TASK GOAL:
Of all the lines below, output only those starting at the one with "performing I-confluence analysis must know" and ending at the one with "ADTs similar to", both ends included, exactly as written.

Stored data:
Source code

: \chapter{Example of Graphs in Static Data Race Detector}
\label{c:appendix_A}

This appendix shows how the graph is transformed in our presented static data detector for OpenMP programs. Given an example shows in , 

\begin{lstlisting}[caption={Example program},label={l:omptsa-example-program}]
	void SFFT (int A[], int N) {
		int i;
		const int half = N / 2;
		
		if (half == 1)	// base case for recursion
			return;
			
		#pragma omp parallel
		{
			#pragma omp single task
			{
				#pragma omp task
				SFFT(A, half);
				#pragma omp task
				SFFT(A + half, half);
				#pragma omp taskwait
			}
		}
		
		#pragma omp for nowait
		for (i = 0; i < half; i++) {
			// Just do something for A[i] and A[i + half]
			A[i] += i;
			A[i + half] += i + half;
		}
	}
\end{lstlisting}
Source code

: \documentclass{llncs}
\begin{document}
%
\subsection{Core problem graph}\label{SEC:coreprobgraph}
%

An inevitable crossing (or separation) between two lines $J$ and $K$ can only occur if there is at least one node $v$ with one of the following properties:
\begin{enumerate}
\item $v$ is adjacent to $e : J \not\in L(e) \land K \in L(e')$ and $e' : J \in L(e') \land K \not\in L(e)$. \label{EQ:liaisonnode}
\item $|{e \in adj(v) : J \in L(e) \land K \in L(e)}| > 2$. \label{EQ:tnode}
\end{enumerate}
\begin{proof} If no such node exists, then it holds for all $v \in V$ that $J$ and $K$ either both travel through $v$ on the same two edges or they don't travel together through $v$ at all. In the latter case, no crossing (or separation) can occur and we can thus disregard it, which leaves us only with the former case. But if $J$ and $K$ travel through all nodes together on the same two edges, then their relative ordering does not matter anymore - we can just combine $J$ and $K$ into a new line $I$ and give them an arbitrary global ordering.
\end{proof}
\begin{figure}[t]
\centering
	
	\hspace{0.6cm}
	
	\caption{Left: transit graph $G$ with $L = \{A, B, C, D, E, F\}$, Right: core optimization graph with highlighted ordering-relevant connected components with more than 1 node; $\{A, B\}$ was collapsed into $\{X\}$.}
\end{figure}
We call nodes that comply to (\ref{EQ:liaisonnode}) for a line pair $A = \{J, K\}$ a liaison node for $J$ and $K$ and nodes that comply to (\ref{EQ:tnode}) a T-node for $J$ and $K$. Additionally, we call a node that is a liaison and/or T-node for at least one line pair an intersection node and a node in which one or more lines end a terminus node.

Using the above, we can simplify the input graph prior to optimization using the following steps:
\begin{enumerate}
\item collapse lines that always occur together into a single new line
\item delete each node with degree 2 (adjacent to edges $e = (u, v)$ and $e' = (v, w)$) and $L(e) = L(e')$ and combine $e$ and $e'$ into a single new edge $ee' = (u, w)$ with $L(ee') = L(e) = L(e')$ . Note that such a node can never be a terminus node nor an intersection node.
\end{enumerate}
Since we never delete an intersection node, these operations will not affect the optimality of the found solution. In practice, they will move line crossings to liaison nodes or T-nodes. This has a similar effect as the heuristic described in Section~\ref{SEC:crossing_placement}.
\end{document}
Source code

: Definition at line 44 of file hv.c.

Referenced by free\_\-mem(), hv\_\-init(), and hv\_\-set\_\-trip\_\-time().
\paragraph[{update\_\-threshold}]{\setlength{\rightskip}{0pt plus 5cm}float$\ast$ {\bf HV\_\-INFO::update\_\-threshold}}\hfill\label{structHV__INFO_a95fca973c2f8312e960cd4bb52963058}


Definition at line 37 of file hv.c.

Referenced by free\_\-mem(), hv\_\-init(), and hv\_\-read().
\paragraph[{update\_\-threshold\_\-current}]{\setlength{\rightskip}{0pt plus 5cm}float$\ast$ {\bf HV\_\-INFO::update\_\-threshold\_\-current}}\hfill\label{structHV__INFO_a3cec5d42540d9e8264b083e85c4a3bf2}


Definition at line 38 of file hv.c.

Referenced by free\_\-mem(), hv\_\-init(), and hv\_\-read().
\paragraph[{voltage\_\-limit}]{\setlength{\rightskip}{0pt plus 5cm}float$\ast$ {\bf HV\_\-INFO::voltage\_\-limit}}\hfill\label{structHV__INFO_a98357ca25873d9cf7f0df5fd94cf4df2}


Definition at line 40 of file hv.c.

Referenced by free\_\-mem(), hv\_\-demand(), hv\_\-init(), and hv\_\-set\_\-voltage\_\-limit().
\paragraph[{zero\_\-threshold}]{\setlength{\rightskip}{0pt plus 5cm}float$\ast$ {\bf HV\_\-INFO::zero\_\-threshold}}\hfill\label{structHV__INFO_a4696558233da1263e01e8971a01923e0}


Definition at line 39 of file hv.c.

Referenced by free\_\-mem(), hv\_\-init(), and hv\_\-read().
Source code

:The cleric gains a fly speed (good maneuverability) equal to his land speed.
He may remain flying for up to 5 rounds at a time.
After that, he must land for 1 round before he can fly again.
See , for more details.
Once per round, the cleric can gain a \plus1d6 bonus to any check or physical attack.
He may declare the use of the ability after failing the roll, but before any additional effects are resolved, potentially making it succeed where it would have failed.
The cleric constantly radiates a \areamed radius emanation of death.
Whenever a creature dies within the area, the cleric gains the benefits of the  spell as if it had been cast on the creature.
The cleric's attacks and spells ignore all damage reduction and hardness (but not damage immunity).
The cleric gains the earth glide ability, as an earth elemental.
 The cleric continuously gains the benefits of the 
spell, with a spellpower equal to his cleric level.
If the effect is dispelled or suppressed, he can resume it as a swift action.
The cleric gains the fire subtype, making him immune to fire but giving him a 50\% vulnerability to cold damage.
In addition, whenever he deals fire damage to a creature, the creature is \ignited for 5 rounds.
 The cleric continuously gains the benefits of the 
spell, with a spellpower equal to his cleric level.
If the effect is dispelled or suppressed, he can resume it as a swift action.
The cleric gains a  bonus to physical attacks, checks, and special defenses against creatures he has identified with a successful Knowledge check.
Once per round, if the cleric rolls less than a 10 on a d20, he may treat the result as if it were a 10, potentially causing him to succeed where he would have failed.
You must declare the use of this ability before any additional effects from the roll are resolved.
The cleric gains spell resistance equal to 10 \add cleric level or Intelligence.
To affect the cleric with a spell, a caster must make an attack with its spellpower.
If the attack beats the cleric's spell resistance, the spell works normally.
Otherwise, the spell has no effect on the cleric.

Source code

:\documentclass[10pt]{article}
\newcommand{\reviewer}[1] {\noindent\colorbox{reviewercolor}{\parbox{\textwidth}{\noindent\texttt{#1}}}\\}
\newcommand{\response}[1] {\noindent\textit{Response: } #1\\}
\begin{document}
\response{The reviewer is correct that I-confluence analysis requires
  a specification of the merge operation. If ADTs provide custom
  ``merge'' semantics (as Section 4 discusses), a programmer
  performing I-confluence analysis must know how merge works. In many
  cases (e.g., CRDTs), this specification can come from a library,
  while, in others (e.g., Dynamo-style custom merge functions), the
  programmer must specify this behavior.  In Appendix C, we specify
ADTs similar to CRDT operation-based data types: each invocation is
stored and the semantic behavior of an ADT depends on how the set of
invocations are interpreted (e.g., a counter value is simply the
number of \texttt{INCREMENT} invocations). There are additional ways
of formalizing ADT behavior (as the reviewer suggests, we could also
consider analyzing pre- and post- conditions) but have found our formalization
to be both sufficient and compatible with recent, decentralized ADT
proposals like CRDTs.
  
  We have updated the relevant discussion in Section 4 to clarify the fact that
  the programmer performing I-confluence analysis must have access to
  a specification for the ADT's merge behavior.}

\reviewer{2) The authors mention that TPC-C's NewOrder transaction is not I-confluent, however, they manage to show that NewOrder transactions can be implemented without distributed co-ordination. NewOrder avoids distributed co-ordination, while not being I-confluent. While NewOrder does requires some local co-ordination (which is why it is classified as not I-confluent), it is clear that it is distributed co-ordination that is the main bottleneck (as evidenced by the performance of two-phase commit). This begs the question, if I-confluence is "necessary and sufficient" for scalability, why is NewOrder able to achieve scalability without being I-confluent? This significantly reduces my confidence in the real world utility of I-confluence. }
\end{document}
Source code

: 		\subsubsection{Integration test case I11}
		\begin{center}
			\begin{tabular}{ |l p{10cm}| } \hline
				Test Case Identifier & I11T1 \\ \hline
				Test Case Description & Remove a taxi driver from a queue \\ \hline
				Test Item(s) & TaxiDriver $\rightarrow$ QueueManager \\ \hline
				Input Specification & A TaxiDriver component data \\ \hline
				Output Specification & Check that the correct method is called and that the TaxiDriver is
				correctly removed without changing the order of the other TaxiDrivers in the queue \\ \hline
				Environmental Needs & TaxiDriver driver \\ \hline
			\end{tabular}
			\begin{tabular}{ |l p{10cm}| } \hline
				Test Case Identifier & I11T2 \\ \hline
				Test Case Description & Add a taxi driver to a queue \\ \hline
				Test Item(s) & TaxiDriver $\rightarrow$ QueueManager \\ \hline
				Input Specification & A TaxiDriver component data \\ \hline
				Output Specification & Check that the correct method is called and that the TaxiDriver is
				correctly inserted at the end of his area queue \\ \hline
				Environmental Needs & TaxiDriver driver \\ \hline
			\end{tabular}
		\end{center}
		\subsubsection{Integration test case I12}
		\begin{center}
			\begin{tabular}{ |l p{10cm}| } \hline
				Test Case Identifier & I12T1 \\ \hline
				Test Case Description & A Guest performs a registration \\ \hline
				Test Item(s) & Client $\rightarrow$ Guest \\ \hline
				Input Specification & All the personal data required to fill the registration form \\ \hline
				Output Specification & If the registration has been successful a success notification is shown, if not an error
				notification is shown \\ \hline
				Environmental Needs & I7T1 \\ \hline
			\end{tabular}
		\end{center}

YOUR RESPONSE:
  performing I-confluence analysis must know how merge works. In many
  cases (e.g., CRDTs), this specification can come from a library,
  while, in others (e.g., Dynamo-style custom merge functions), the
  programmer must specify this behavior.  In Appendix C, we specify
ADTs similar to CRDT operation-based data types: each invocation is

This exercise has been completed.